Now as a Holy Cross novice, the training and experience she has received “helped me to grow more in my life and also in my relationship with God and discerning my vocation,” Sr. Eva said.
Coming to Utah has exposed her to a culture completely different from her own. For example, in Bangladesh she is welcome whenever she drops in at a neighbor’s house, whereas here she must call to see if they’re home and able to see her, she said. Also, “We never have snow in Bangladesh, and we don’t have to put boots and coats on. And we eat rice, and fish is our main food, and we eat lots of spices.”
While she is in Utah, she plans to learn more about the American culture and about teaching, as well as the mission and ministry of the Holy Cross sisters, she said, adding that her experiences have strengthened her belief that she has a true religious calling. When she prays, “I just say ‘Thank you that you have revealed Holy Cross to me,’” she said. “I love Holy Cross so much!”
Unlike Sr. Eva, Sr. Ribilin Thongnibah feels at home in Utah’s fall weather because it is similar to that of the mountain region of northern India, where she is from, she said.
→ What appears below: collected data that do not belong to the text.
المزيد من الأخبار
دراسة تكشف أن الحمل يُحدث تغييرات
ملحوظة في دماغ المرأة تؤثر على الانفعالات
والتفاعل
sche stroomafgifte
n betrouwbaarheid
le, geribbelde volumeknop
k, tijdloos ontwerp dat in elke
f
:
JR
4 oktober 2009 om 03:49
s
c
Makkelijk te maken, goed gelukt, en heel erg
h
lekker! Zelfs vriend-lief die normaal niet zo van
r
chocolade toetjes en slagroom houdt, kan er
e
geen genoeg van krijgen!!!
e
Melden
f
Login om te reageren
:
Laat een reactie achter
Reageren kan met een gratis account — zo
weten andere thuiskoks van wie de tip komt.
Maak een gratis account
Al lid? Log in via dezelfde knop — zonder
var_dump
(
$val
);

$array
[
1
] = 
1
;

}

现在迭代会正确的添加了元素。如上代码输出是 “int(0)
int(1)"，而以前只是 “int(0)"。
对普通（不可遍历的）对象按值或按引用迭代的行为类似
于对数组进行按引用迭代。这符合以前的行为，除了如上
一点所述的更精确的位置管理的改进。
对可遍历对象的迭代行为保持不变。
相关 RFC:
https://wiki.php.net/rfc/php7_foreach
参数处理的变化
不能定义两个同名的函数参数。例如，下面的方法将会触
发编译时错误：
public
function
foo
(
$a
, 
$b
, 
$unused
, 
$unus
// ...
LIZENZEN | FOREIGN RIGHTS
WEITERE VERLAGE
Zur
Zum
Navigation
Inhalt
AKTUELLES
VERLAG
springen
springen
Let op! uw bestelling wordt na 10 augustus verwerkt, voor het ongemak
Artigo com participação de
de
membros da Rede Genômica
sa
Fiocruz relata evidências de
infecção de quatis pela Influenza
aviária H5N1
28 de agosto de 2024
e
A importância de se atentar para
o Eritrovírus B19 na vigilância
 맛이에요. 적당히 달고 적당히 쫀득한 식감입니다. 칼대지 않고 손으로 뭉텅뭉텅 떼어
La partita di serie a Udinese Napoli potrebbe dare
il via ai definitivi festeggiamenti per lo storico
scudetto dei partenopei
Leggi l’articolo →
Catholicism is fairly new in her village, she said; the Church just celebrated its 75th jubilee there. She lived with her grandparents, who were Presbyterian, until she was 9, and then her mother sent her to a Catholic boarding school, she said. It was there that she gradually came to realize that she might have a vocation, she said.
“For me personally, I used to have the desire – when I see the people in my own country, like the very poor people and very ignorant, they don’t have any education. … I wanted to do something. … I want the people to have more education,” because with an education they can achieve a better way of life, she said.
In Utah, Sr. Ribilin is assigned to Our Lady of Lourdes School, where she is serving as a teacher’s aide in several different classrooms; and also to Holy Cross Ministries, where she assists clients with health care needs, she said; she is discerning a vocation in health care.
The two Holy Cross novices share many more similarities than differences. Sr. Ribilin also has a cousin who is a Holy Cross sister and encouraged her to explore whether she had a religious vocation. In addition, it was a weeklong Come and See program that led Sr. Ribilin to enter the order, because “I felt so much at home there and I liked the sisters and the prayer life and the community life,” she said.
Although she was taught by Salesian sisters, she joined the Congregation of the Holy Cross because “I like the way that the sisters live their charism” to serve the needs of the time, she said.
She has noticed a difference between the calling of the Holy Cross sisters in her own country and those in the United States, she said. In India, the sisters are heavily involved in education, whereas in Utah, “I see that they are more helping the people in spiritual life, like in the parishes,” she said.
She is contributing to her parish’s spiritual life by helping with an adult religious education group on Sundays, along with other Holy Cross sisters, she said.
All Holy Cross novices spend three months working in situations similar to those of Sr. Eva and Sr. Ribilin, said Sister Catherine Kamphaus, assistant superintendent of Utah Catholic Schools. “It’s an experience in ministry and community living … to be out in the field, so to speak, to help them with their discernment.
While other novices are assigned in different states, Utah is an excellent place for such an assignment because of Holy Cross’ long history here, where the sisters were involved with so many schools and hospitals, and now also have Holy Cross Ministries, which helps many immigrants, she said.
The two novices will be in Utah until December, when they will head toward the order’s mother house in Indiana. If all goes as planned, they will profess their first vows in May, then return to their home countries to minister.